Compliance

European Banks' AML Failings Revealed In New Data

Tom Burroughes Group Editor London 10 October 2018

European Banks' AML Failings Revealed In New Data

European banks have a major money laundering problem, with the overwhelming majority of lenders in the region falling foul of the law.

The overwhelming majority of Europe’s largest banks – 90 per cent – have been punished in some way for money laundering offences, with at least 18 out of Europe’s top 20 banks fined in the last 10 years, according to a data firm. The figures come out at a time when Europe’s financial sector has been rocked by scandals in Estonia, Malta, Latvia and Denmark, among others.

UK-based Fortytwo Data, which specialises in big data, anti-money laundering and sanction-screening technology, said that all 10 of the biggest banks in Europe have fallen foul of the AML authorities - HSBC, Barclays and Lloyds from the UK, the French quartet BNP Paribas, Crédit Agricole Group, Société Générale and Groupe BPCE, Germany’s Deutsche Bank, Spain's Santander, and the Dutch bank ING.

Recent weeks have seen banks such as Copenhagen-based Danske Bank, put under the spotlight, leading to the resignation of its CEO and the launch of a criminal probe by the US Department of Justice. That saga – linked to claims of money laundering via Estonia – has helped fuel calls for the European Union to take a tougher, more co-ordinated line on dirty money. 

Other banks to have been fined in recent years are the British banks RBS and Standard Chartered, Italy’s Intesa Sanpaolo SpA, UBS and Credit Suisse, Spain’s Banco Bilbao, the Dutch institution Rabobank, and Nordea Bank. All five major UK banks - HSBC, Barclays, Lloyds, RBS and Standard Chartered - have been fined for money laundering offences. Earlier this year, Donald Toon, director of prosperity at the National Crime Agency, admitted in a Treasury Meeting that money laundering in the UK is “a very big problem” and estimated that the amount of money laundered here each year has now risen to £150 billion ($195.6 billion).

“Money should not be laundered on their watch. However, standards must be maintained. The fact that almost all of Europe’s 20 biggest banks are known to have failed to comply with AML regulations is a troubling finding,” Julian Dixon, CEO of Fortytwo Data, said.

A number of specialist firms such as smartKYC, AxiomSL and others have developed systems to help bankers keep on top of know-your-client and money laundering threats. 

In 2014, BNP Paribas was fined $8.9 billion by the US for sanctions breaches and failings, a record sum that prompted anger from Paris about how the US was throwing its extra-territorial weight around. The situation caused complaints that US banks have been given a relatively easy international ride.

In Singapore, in May 2016, the local regulator kicked out BSI and Falcon Private Bank, for example, for failings connected to money linked to the state-run 1MDB fund of Malaysia. It also fined Coutts and Standard Chartered. 

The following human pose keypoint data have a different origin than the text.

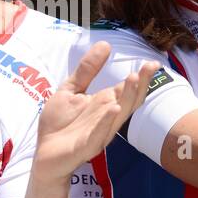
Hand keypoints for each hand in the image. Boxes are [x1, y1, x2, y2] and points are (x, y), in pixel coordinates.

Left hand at [34, 41, 156, 177]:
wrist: (43, 154)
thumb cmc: (59, 123)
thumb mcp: (71, 89)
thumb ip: (88, 70)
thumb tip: (106, 43)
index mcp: (104, 104)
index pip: (126, 89)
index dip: (140, 77)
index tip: (153, 63)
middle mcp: (106, 118)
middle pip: (128, 101)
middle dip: (138, 85)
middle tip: (149, 68)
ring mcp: (98, 133)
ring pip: (117, 116)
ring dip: (127, 99)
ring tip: (134, 79)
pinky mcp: (85, 146)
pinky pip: (98, 134)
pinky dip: (106, 121)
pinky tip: (114, 108)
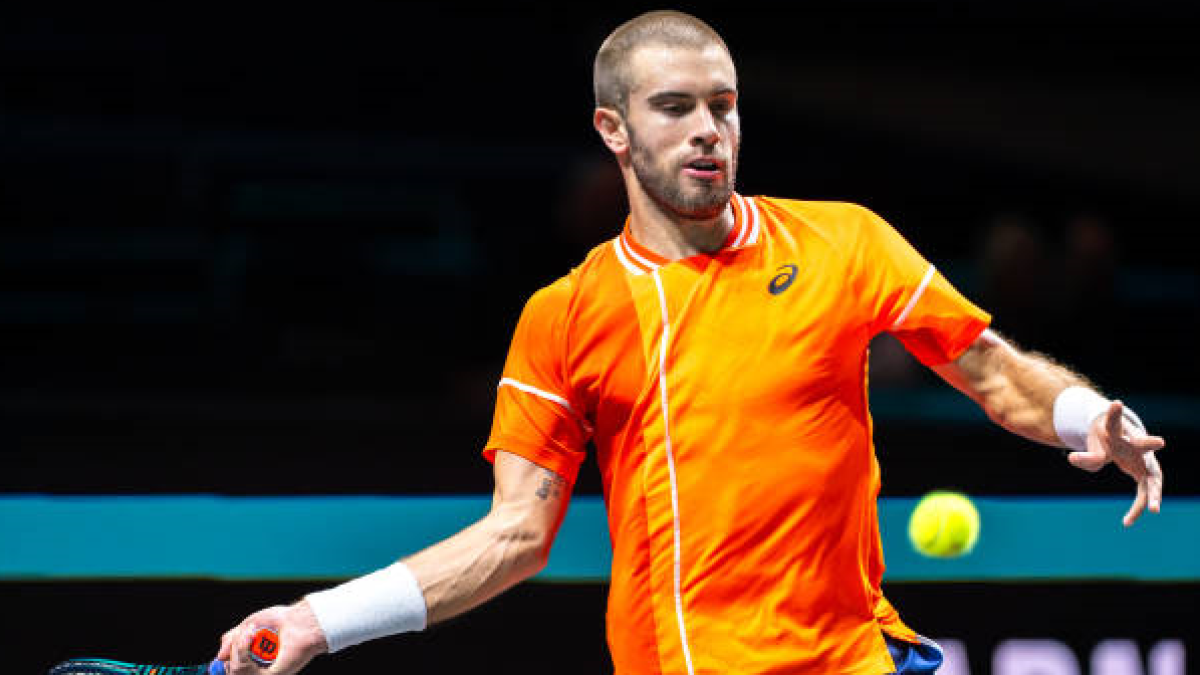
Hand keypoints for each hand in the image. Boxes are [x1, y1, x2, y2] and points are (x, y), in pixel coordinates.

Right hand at [218, 600, 328, 674]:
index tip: (224, 653)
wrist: (299, 620)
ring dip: (238, 646)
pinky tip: (252, 638)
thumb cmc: (280, 621)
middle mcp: (259, 670)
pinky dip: (243, 650)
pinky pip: (243, 670)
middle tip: (247, 632)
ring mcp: (264, 674)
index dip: (223, 662)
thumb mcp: (249, 626)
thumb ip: (231, 640)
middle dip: (234, 646)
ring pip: (234, 670)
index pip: (231, 669)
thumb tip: (219, 657)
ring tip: (253, 633)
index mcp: (254, 660)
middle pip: (229, 669)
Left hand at [1067, 400, 1166, 526]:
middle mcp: (1139, 448)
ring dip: (1153, 494)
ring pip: (1152, 478)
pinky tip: (1126, 523)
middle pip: (1145, 446)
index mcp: (1125, 435)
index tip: (1116, 404)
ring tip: (1153, 510)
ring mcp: (1145, 462)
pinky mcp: (1145, 475)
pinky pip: (1143, 493)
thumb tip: (1072, 458)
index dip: (1117, 417)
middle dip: (1149, 443)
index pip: (1122, 427)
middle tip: (1159, 442)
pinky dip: (1137, 507)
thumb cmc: (1105, 437)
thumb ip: (1086, 454)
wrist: (1116, 435)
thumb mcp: (1094, 442)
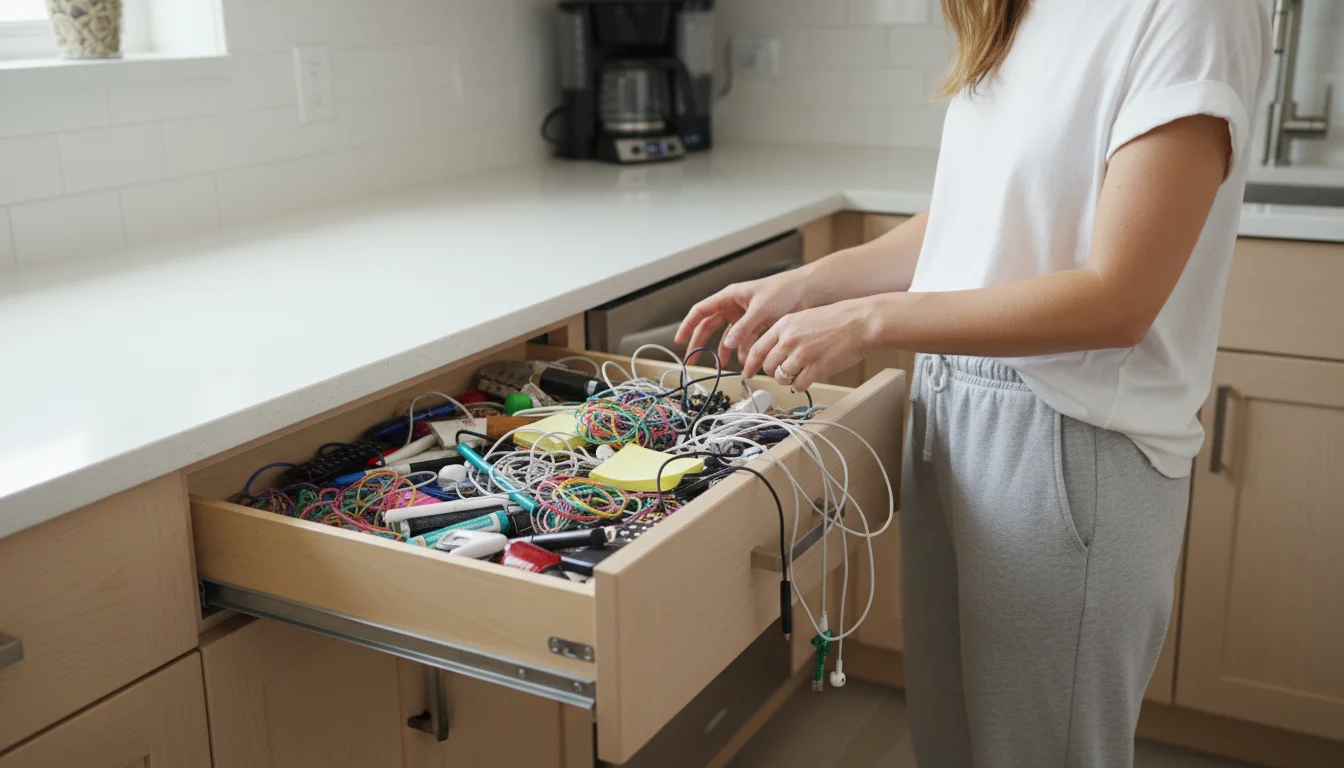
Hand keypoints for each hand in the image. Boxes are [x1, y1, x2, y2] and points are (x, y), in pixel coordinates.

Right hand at [674, 270, 810, 366]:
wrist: (807, 292)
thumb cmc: (783, 290)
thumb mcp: (760, 309)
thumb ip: (743, 328)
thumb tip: (727, 344)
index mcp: (730, 296)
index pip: (701, 311)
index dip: (688, 325)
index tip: (680, 340)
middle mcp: (734, 307)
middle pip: (710, 326)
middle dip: (701, 343)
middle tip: (694, 359)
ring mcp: (745, 318)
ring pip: (727, 337)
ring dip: (724, 351)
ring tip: (721, 365)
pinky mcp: (757, 327)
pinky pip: (744, 341)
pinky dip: (743, 351)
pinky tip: (744, 360)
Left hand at [741, 298, 876, 390]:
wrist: (860, 322)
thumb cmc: (837, 320)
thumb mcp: (804, 318)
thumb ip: (786, 333)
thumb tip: (774, 351)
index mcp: (784, 325)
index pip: (757, 349)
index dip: (750, 364)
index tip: (747, 373)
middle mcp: (789, 340)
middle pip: (767, 365)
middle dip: (772, 372)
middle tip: (781, 373)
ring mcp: (801, 355)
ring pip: (780, 377)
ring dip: (787, 379)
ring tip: (799, 372)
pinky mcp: (815, 368)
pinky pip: (798, 385)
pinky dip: (801, 385)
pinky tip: (809, 377)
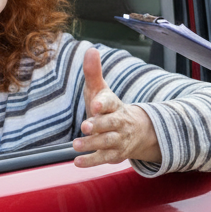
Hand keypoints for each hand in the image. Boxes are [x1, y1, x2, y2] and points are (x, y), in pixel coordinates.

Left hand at [73, 47, 160, 166]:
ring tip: (76, 144)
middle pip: (111, 123)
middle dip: (99, 125)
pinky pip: (103, 158)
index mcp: (114, 105)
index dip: (103, 103)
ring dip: (92, 144)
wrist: (133, 131)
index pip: (110, 102)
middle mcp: (118, 122)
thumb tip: (91, 50)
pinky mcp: (114, 154)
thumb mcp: (101, 90)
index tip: (95, 104)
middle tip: (85, 125)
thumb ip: (93, 73)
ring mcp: (117, 139)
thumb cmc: (108, 108)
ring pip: (106, 142)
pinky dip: (91, 161)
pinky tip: (78, 161)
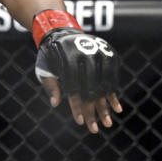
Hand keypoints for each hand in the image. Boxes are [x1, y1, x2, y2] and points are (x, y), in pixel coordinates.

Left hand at [32, 10, 123, 132]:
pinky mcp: (109, 54)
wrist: (62, 32)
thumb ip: (51, 85)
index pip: (74, 87)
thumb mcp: (44, 69)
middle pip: (90, 89)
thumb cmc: (50, 55)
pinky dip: (114, 94)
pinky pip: (113, 78)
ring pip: (104, 85)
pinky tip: (117, 109)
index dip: (77, 106)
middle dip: (92, 111)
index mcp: (67, 58)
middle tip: (94, 129)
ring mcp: (99, 54)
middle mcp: (85, 55)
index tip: (80, 122)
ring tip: (107, 123)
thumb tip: (55, 104)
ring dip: (105, 106)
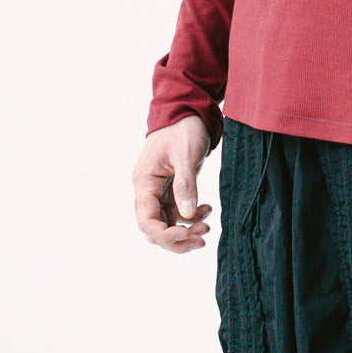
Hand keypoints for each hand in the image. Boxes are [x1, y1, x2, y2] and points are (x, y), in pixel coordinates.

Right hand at [133, 116, 213, 252]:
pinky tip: (207, 210)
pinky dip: (192, 218)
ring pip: (166, 224)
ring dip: (186, 231)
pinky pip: (177, 214)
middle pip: (154, 229)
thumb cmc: (183, 129)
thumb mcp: (186, 154)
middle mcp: (147, 190)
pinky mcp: (171, 190)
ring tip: (207, 228)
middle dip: (176, 239)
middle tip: (202, 240)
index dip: (165, 235)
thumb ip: (185, 184)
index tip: (187, 234)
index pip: (146, 220)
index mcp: (144, 182)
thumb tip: (186, 214)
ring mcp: (159, 192)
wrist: (187, 113)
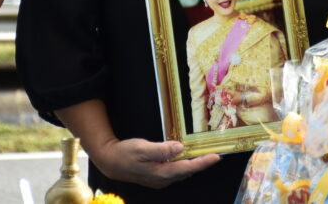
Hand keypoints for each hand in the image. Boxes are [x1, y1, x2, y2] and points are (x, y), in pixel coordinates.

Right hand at [89, 137, 220, 188]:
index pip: (188, 168)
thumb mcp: (142, 148)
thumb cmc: (125, 153)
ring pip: (183, 172)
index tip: (217, 156)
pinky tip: (187, 155)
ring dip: (194, 163)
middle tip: (216, 151)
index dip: (203, 162)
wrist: (110, 162)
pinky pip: (176, 171)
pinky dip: (185, 164)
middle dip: (202, 163)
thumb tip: (180, 147)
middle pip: (188, 171)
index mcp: (161, 173)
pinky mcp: (157, 176)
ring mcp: (160, 180)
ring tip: (206, 152)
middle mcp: (163, 179)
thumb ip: (162, 149)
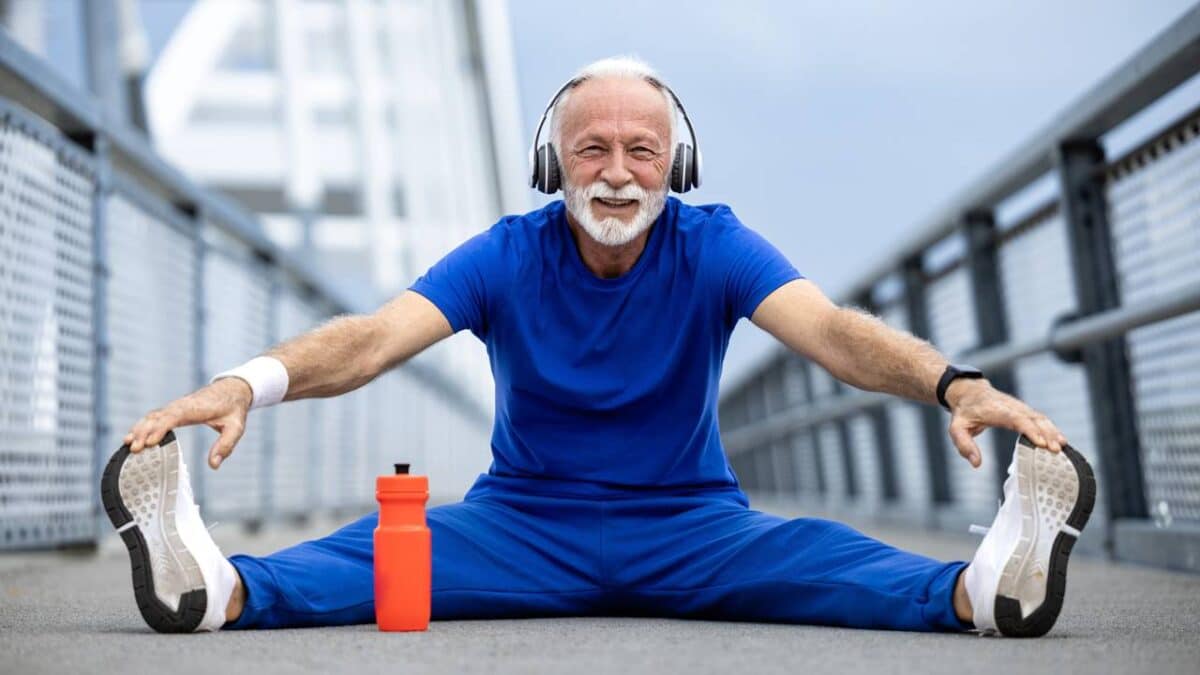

(Editor's note: The evidence is damning but, as ever, the question to ask is what can be done about it? Fines are clearly a deterrent if they are large enough, but there remain a number of challenges. To begin with, there is a strong sense that different rules seem to apply to US-based banks than for the rest of the world. However, unfair a perception that may be, the US authorities' aggressive use of extra-territorial power to chase crooks when dollars are used is not often matched on the European side. Technology can play a big role in screening for dubious funds and enforcing rules, but it is not always sufficient, or a substitute in some cases for judgement. Some of the issues come from how money from the former Soviet Union and the Middle East finds a natural first home in Europe, so this is a region more likely than some others to feel the heat. It is not always clear whether the European Union has the means or the will to act sufficiently yet, although countries acting alone can achieve only limited progress. Sadly, when the stakes are high enough, dirty money will find a way of getting through. But clearly, this industry needs to raise its game.)